Baking pans: Useful to have a cookie sheet or two. Cookie sheets can be used for components of many main dishes as well as for cookies.

Bowls and cups:

Two mixing bowls, one large and one small, should do you.
1 liquid measuring cup
1 dry measuring cup set


Pancake turner (aka spatula; depends on what country you're in)
Large mixing spoon
A set or two of measuring spoons

Cutting boards:

It's handy to have more than one. Wood is safer than plastic (bacteria survive on plastic longer than on wood).

Beyond the basics: making it easier:

If you find you have a real yen for this cooking thing, so much so that you want to branch out into sauces and smoothies and dips and many many chopped things and even some fancy baked stuff, you'll find that this equipment makes it easy and so much fun:


Regular blender. Find a good one. Don't just get the one on sale. Check the resources page at the end of this book for websites that offer unbiased reviews of kitchen equipment.

High-performance blender. A Vita-mix or equivalent high-performance blender can do things ordinary blenders can't, like make almond butter and whole fruit juices.

Immersion blender. Great for pea soup and similar mixtures. Just stick in the pot at an angle and whir away. Easier than processing batches of hot liquid in a regular blender.

Food processor. Again, don't go for the cheapest. You should be able to find a decent medium-size processor for not much more than the cheaper models and the first time you chop vegetables you'll be happy you did. Check reviews. Don't be fooled by advertising and don't compare on the basis of options. If you think you'd like to make bread with your food processor, you'll need to step up to a higher-quality one.

Plastic chopper. There are many of these out there, the small choppers with handles you turn. They are inexpensive, can replace a food processor for many foods (like onions), and usually are easy to clean.

Rice cooker. Rice cookers are simple beasts that do a great job on all kinds of rice. You can cook a whole pot full or less, and freeze what's left over in portion-size baggies.
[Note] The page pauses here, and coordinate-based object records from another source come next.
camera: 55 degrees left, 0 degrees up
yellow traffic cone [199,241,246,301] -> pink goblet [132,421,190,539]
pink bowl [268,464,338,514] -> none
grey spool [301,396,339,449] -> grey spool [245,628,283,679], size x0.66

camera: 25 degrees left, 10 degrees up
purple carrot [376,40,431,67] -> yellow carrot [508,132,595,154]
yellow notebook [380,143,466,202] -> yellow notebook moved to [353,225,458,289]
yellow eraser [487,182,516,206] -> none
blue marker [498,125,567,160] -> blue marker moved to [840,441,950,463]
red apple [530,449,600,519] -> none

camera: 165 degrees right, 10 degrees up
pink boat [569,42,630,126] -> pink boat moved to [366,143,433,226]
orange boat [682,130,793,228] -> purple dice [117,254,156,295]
Miscellaneous appliances. Grillers are great for grilled vegetables and sandwiches. Waffle irons make terrific vegan waffles. A stand mixer makes many mixing chores much easier and if it is heavy-duty enough it can make bread dough too. Crock pots continue to give us a way to get a meal started that can cook itself while we are away; especially handy for chile, soup, stew.

For most home cooks, a minimum of equipment is necessary to create a wide variety of delicious vegan meals. We recommend starting with the basics and adding as needed, as your interest expands. It can be a lot of fun to try dozens of recipes from the many excellent vegan cookbooks out there.

Monday, June 16, 2008

Easy roasted vegetables

left: unbaked vegetables ready to go into oven

One type of convenient product I have come to love is the spice or herb blend. I have a "greek seasoning" blend and a "creole seasoning" blend that can be used on almost anything. One example is this easy roasted veggie dish. These are general directions because the dish will vary with what you have on hand, what you like, how much you want to make.

Use fresh vegetables from your refrigerator. Or you could use the stew-type frozen vegetable mixes available in grocery markets for an even easier version. Root vegetables, like potatoes and turnips and onions, make fine roasting fodder. Bell peppers of any color, leeks, squash, all are good. The cruciferous vegetables, like cabbage and broccoli, may not fare as well but could work if the dish is covered long enough to get them steamed. Corn could make a great addition (frozen or fresh).

Estimate how many veggies you'll need based on how many will be eating and how big a pan you'll be using. You'll want the veggies to make a layer that is not too thick so they will all cook evenly. Wash and cut the vegetables into bite-size chunks. Leave skins on potatoes.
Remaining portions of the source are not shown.